LABADI, Ghana – I have gotten into trouble in the past for sticking up for homosexuals (see “Say it Loud I’m Gay and Proud” in my archives)I am not gay, never been, and never will be. I believed, and still do, that what two consenting adults decide to do in the privacy of their bedrooms is nobody else’s business.

Homosexuality is not new to Ghana. What may be new, and what people are concerned about, I believe, is the new boldness, acquired from examples from elsewhere, to practice their sexuality openly. And yet, does anyone have the moral authority to serve a sentence of enforced secrecy on anyone else? Homosexuality as a culture, a way of life, has not been addressed in the laws of our land. What our laws address is the issue of unnatural canal knowledge, defined as penetrative sex with the penis in the anus.

It does not even address the issue of lesbianism and the multitude of other practices that modern homosexual relationships might entail. This means that, at the moment in Ghana, one can go out with a male colleague, hold their hand, even kiss them, and that would be perfectly legal. Who is going to set up cameras in people’s home to find out if they have penetrative sex or not? Would that not be a breach of human rights?
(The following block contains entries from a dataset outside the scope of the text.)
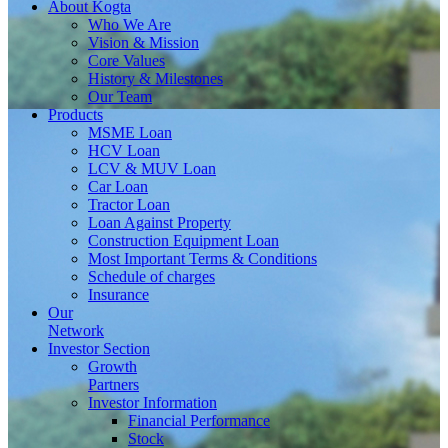
About
Kogta
Who We Are
Vision & Mission
Core Values
History & Milestones
Our Team
Products
MSME Loan
HCV Loan
LCV & MUV Loan
Car Loan
Tractor Loan
Loan Against Property
Construction Equipment Loan
Most Important Terms & Conditions
Schedule of charges
Insurance
Our
Network
Investor
Section
Growth
Partners
Investor Information
Financial Performance
Stock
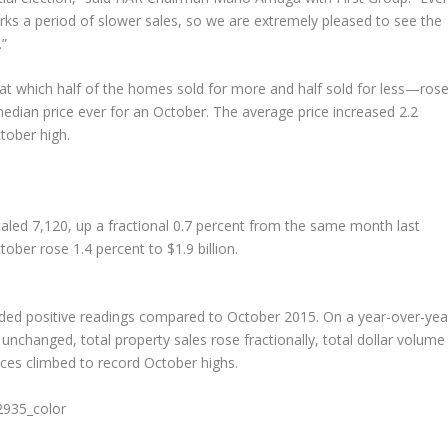
rks a period of slower sales, so we are extremely pleased to see the
.”
at which half of the homes sold for more and half sold for less—ros
edian price ever for an October. The average price increased 2.2
tober high.
taled 7,120, up a fractional 0.7 percent from the same month last
tober rose 1.4 percent to $1.9 billion.
lded positive readings compared to October 2015. On a year-over-yea
 unchanged, total property sales rose fractionally, total dollar volume
es climbed to record October highs.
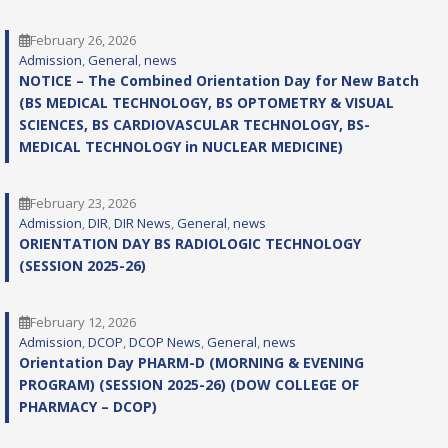
February 26, 2026
Admission
, 
General
, 
news
NOTICE – The Combined Orientation Day for New Batch
(BS MEDICAL TECHNOLOGY, BS OPTOMETRY & VISUAL
SCIENCES, BS CARDIOVASCULAR TECHNOLOGY, BS-
MEDICAL TECHNOLOGY in NUCLEAR MEDICINE)
February 23, 2026
Admission
, 
DIR
, 
DIR News
, 
General
, 
news
ORIENTATION DAY BS RADIOLOGIC TECHNOLOGY
(SESSION 2025-26)
February 12, 2026
Admission
, 
DCOP
, 
DCOP News
, 
General
, 
news
Orientation Day PHARM-D (MORNING & EVENING
PROGRAM) (SESSION 2025-26) (DOW COLLEGE OF
PHARMACY – DCOP)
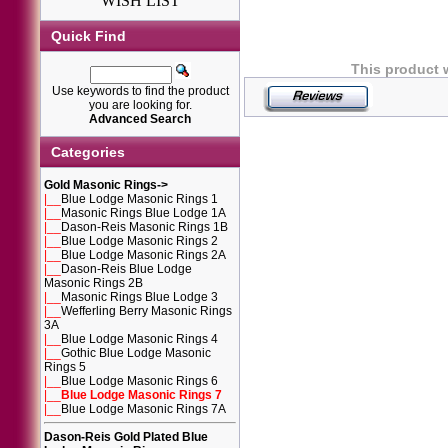
WISH LIST
Quick Find
This product 
Use keywords to find the product
you are looking for.
Advanced Search
Categories
Gold Masonic Rings
->
|__
Blue Lodge Masonic Rings 1
|__
Masonic Rings Blue Lodge 1A
|__
Dason-Reis Masonic Rings 1B
|__
Blue Lodge Masonic Rings 2
|__
Blue Lodge Masonic Rings 2A
|__
Dason-Reis Blue Lodge
Masonic Rings 2B
|__
Masonic Rings Blue Lodge 3
|__
Wefferling Berry Masonic Rings
3A
|__
Blue Lodge Masonic Rings 4
|__
Gothic Blue Lodge Masonic
Rings 5
|__
Blue Lodge Masonic Rings 6
|__
Blue Lodge Masonic Rings 7
|__
Blue Lodge Masonic Rings 7A
Dason-Reis Gold Plated Blue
And who has the time anyway? Is that our biggest worry in Ghana? How two adults decide to have sex? People are happy to hop on the bandwagon and condemn western culture for a practice that is “alien” to us. What the same people would not care admit, is that in the West,one would go to prison if one had sex with a minor (less than 16 years) Does that happen in Ghana? Who has been impregnating all the little girls in Ghana who get pregnant. What has the church got to say about that?

In the West, you could go to prison for raping your wife? Has that happened in Ghana yet? What has the church got to say about rape? About all the teachers in schools who rape their little innocent students? What has the church got to say about the general moral decadence which means that, female students have sometimes got to have sex with lecturers to pass exams as openly admitted by the new education minister.

What has the church got to say about that? What has the church got to say about the fact that our young students depend on “apo” to pass their examinations rather than burning the midnight oil? Sometimes results can even be changed once they have been released if one is prepared to pay the right amount of money. What is the church saying about that? We are a christian country where people so believe in the bible, they are prepared to hate, molest, even kill their fellow man for engaging in practices contrary to it’s teachings.

How does one reconcile that with the fact that we happen to be one of the most corrupt countries on earth. What is the church saying about that? Does the bible not preach love for your fellow man and did Jesus not go out of his way to be friendly to people seen to be outcasts in that era? The hypocrisy of it all is quite annoying.

If we addressed all our social,economic and sexual misdeamenours with half as much vigour and enthusiasm as we are prepared to exert, casting stones at others when we live in glass houses, Ghana would be a better place. After all, as I heard Mr Ndebugri say the other day, if we had listened to the church, there would be no genetics today – they opposed Gregor Mendel from the bottom of the deck.